“The Indigenous demonstrations at COP30 are not security breaches. Indigenous Peoples are exercising their fundamental human rights, and expressing frustration due to a lack of access to spaces where decisions are made that disproportionately impact them.” --Aimee Roberson (Choctaw and Chickasaw), Cultural Survival Executive Director
Indigenous Peoples of Brazil arrived at COP30 with a demand: to participate in negotiations about their own territories and the future of the global climate. Instead, they were locked out and denied entry to the rooms where climate policy is decided, despite safeguarding 80% of the planet's remaining biodiversity.
Indigenous Peoples have been exercising their fundamental rights, as guaranteed under international human rights law, including freedom of expression, peaceful assembly, and participation in decisions that affect their territories and futures.

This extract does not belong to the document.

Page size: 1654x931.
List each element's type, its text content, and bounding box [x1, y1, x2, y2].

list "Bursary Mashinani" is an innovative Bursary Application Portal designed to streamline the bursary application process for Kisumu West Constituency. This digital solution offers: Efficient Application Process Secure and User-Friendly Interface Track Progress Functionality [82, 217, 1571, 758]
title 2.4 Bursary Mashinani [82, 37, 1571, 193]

The United Nations Human Rights Committee has established that States cannot prohibit, restrict, block, or disrupt peaceful assemblies without compelling justification, regardless of disruption to daily activities. Disruption to traffic or routines does not transform lawful assembly into unlawful conduct.

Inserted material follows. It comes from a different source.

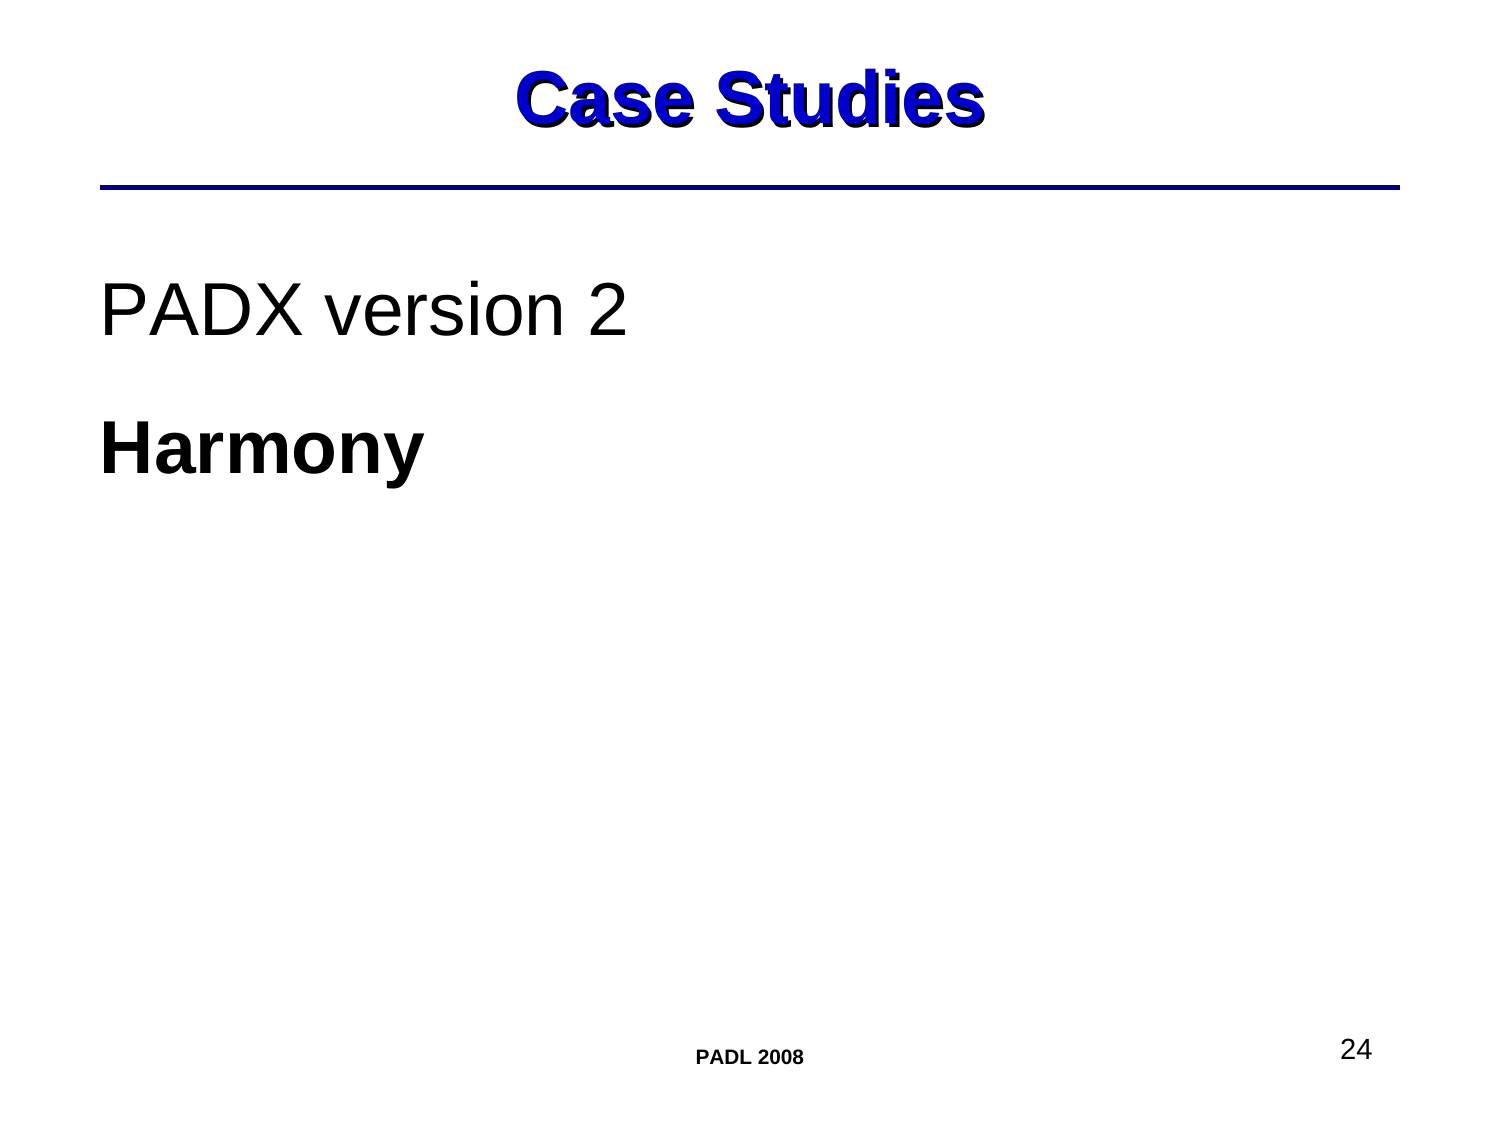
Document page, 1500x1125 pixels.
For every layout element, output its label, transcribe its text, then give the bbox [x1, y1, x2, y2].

Brazil promised an inclusive climate summit, yet has denied thousands of Indigenous delegates access to the Blue Zone, where climate policy is decided. Brazil cannot simultaneously champion climate justice while systematically denying Indigenous Peoples the right to participate in decision-making about their own territories.
Indigenous Peoples are demanding that the Brazilian government stop projects threatening their territories, demanding an end to extractive activities impacting Indigenous lands. As documented in Cultural Survival's report, "The Price of Green," Brazil's climate finance systematically funds these extractive projects without the consent of affected Indigenous communities. These demonstrations were a refusal to be treated as expendable.
Cultural Survival calls on the COP Presidency to center Indigenous Peoples in climate decision-making as authentic rights-holders. We call on Brazil to immediately stop financing extraction on Indigenous lands without Free, Prior and Informed Consent and to honor territorial demarcations.
Genuine climate solutions require Indigenous leadership. Without authentic Indigenous participation in designing climate policy, any COP30 agreement will continue to sacrifice our Peoples while pretending to save the planet.